*** Brano

Leonardo DiCaprio nel consegnare ieri sera la Palma d’oro alla carriera a Robert De Niro aveva avvertito il pubblico: «Cavare a Bob più di un Yes, exactly è dura». Ce ne accorgiamo tutti oggi, nel pubblico trepidante che ha fatto un’ora di coda per arrivare in tempo a prendere il posto per la lectio magistralis di «Bob». Non solo giornalisti o critici cinematografici, ma anche attrici e attori in attesa del suo verbo, appassionati e fan che sono riusciti a conquistarsi un biglietto.

La standing ovation

Un parco spettatori allegro che tributa una standing ovation forse ancora più lunga di quella di ieri sera alla cerimonia di apertura. De Niro esibisce quel sorriso storto che tutti noi conosciamo da Taxi driver a C’era una volta in America a Toro scatenato a Killers of the flowers moon. E ci emozioniamo un po’ che lo esibisca solo per noi nella sua giacchetta beige, la polo e i pantaloni marroni, come se fosse nel suo tinello di casa.

******

Descrizione esercizio: Prosegui il brano sulla lectio magistralis di Robert De Niro, riprendendo subito dopo la sua ultima frase.

*** Elenco dati

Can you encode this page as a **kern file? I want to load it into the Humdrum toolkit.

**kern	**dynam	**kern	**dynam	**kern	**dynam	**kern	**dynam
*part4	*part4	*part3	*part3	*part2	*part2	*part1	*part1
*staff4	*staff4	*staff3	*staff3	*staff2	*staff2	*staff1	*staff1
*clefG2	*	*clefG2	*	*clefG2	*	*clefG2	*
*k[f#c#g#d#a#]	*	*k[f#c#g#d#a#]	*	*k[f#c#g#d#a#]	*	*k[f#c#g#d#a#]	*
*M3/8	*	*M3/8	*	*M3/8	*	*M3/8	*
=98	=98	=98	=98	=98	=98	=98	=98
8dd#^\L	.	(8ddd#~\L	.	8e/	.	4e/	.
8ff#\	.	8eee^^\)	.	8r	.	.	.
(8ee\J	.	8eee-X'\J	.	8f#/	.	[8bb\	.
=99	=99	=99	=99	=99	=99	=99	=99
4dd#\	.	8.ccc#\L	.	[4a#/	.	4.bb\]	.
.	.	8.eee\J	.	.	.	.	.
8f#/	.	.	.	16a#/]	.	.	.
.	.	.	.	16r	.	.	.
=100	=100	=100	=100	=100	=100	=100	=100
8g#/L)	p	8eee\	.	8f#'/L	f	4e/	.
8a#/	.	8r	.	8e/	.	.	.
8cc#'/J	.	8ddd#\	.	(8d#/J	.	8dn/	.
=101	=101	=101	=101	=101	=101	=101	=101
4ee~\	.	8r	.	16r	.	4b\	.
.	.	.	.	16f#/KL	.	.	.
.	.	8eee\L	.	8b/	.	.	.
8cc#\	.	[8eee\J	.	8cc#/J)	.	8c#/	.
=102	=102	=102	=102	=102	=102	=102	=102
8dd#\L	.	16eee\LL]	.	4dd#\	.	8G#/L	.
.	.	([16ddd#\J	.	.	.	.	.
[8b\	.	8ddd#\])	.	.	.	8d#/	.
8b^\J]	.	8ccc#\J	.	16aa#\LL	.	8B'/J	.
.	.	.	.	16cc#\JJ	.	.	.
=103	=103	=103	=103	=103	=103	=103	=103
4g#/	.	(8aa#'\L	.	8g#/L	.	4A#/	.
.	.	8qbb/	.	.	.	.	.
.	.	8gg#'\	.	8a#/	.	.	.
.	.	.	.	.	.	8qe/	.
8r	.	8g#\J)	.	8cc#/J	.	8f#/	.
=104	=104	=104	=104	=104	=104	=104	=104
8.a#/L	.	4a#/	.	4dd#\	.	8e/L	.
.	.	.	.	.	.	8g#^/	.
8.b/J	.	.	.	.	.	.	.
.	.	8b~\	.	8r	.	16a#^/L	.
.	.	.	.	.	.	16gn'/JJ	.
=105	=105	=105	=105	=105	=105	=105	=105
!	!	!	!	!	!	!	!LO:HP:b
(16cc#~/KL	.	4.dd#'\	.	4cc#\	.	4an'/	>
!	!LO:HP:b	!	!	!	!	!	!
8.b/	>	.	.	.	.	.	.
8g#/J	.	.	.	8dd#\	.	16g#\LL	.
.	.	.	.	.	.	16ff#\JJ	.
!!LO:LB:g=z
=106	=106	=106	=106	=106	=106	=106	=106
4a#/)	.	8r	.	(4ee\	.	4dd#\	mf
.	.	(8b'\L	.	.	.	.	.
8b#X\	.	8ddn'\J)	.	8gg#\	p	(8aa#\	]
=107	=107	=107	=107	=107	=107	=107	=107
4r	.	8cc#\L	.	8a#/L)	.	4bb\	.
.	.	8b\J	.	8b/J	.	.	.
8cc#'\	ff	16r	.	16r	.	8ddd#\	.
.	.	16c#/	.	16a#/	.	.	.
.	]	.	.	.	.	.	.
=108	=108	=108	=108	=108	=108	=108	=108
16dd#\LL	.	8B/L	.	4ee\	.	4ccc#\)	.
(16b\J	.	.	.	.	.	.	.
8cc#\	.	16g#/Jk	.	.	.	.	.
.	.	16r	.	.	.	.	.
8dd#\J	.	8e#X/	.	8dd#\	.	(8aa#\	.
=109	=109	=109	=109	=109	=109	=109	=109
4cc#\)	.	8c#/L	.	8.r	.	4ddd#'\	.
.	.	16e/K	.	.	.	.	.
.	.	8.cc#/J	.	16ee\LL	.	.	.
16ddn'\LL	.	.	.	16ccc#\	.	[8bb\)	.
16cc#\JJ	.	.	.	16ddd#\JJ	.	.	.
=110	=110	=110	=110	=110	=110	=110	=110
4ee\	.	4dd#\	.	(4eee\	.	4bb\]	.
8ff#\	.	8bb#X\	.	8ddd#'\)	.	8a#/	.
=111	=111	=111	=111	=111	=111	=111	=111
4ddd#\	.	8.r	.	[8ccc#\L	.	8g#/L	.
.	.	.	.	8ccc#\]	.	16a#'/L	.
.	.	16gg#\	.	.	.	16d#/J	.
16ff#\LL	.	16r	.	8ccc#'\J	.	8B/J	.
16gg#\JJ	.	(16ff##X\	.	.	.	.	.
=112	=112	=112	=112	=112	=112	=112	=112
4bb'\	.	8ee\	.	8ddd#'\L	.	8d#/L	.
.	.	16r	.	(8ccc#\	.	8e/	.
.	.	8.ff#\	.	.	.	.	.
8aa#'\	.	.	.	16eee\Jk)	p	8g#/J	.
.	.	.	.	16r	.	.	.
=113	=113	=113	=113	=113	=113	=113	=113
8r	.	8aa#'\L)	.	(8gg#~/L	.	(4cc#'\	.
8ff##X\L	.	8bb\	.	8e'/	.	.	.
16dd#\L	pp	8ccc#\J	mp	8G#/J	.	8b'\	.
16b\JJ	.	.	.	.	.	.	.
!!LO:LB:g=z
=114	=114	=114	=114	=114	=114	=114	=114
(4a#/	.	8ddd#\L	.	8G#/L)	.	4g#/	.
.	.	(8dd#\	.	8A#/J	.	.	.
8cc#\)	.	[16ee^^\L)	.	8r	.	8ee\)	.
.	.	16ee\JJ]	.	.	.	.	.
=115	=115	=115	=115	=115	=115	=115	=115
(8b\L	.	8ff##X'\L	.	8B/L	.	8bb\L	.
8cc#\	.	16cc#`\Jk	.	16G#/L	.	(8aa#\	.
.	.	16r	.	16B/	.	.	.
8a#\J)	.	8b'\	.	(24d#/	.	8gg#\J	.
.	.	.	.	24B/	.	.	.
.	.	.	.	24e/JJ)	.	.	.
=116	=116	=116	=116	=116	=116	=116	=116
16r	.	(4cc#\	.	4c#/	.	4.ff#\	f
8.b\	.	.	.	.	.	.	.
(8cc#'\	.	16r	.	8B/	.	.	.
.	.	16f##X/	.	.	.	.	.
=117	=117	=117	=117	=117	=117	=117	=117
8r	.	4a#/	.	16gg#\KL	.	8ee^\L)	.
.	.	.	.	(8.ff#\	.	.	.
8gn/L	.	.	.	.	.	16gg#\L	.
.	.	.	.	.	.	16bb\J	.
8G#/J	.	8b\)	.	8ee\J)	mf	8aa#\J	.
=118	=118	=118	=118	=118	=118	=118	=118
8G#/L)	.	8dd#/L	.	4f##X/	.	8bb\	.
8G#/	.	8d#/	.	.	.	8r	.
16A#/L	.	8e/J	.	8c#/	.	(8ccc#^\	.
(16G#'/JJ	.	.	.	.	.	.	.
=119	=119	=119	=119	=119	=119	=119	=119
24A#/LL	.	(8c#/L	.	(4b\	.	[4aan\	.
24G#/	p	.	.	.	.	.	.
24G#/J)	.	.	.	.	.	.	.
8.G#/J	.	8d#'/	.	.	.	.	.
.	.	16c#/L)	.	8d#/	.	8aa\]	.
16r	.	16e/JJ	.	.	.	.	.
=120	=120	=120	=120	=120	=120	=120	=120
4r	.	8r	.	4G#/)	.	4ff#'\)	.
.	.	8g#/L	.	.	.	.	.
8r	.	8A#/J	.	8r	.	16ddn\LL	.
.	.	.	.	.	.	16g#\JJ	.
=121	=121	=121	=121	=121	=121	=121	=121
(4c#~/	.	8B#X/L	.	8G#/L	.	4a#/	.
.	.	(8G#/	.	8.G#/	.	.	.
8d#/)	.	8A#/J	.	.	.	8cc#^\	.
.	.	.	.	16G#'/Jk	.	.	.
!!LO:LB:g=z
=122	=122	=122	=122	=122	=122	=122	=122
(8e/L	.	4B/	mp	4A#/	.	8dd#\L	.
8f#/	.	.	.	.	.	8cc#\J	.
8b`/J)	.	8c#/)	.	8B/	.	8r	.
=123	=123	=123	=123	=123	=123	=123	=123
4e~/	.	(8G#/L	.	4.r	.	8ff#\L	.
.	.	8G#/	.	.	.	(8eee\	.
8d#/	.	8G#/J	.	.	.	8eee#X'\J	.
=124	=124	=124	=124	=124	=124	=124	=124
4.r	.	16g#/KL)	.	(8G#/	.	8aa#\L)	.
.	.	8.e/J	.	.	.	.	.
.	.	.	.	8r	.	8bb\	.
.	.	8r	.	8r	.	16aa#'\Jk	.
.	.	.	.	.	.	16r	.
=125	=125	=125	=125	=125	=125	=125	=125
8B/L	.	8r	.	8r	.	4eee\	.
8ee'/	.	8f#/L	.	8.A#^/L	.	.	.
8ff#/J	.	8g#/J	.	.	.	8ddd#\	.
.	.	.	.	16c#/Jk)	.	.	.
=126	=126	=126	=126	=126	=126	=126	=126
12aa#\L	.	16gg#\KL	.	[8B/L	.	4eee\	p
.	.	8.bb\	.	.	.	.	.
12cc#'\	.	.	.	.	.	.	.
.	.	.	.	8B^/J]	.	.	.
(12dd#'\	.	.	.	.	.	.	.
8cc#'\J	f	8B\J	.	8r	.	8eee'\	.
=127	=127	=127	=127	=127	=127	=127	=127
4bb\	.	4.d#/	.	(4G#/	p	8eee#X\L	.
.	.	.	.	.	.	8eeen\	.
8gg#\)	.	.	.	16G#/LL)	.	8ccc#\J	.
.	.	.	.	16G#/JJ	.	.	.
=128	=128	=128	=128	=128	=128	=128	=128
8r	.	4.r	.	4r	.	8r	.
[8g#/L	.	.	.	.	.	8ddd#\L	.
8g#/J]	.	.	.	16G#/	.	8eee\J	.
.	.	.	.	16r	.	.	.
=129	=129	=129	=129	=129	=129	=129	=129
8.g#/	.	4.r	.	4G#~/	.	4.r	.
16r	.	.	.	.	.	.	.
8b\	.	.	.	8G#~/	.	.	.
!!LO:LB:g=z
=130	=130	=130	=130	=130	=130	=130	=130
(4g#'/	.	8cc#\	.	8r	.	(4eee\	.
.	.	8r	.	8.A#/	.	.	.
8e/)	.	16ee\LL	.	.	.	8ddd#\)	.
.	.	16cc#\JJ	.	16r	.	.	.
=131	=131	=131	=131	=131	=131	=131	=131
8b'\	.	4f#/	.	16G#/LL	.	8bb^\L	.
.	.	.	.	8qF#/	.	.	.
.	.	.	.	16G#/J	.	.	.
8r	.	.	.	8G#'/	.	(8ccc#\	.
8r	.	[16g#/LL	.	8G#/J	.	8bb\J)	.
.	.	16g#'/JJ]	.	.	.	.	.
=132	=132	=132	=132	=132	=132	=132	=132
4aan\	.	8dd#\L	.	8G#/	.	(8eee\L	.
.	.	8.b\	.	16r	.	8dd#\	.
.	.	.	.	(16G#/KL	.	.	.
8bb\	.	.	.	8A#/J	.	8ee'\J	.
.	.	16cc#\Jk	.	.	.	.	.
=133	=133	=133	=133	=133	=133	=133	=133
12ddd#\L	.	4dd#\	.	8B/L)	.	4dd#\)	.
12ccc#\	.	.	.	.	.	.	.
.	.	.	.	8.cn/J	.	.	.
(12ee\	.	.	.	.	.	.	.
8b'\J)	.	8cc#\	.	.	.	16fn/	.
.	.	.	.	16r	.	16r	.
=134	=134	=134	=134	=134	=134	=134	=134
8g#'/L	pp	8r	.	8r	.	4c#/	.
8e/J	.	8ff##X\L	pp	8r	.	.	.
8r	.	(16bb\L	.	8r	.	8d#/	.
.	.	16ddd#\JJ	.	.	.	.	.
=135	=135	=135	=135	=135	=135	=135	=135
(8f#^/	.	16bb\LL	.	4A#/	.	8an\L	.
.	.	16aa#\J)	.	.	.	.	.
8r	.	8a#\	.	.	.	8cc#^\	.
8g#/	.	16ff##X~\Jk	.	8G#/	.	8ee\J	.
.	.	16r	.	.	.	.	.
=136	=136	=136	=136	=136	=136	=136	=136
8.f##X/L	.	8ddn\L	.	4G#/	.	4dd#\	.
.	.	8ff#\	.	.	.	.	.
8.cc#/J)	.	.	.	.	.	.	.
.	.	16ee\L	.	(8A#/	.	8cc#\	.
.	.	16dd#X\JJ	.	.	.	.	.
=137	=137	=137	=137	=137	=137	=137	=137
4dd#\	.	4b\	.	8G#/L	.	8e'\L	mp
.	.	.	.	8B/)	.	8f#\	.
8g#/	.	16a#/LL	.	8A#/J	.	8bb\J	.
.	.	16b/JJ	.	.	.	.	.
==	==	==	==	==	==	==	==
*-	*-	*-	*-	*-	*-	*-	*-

******

Risposta al compito:
Il progetto con l’artista JR

Questa è infatti l’atmosfera, mentre l’artista visivo JR, che da anni sta facendo un racconto visivo sulla famiglia di De Niro (nel 2017 lo avevamo visto con Agnés Varda in Visages Villages), si arrampica sugli specchi per dare al pubblico il boccone succulento che si aspetta dal suo idolo.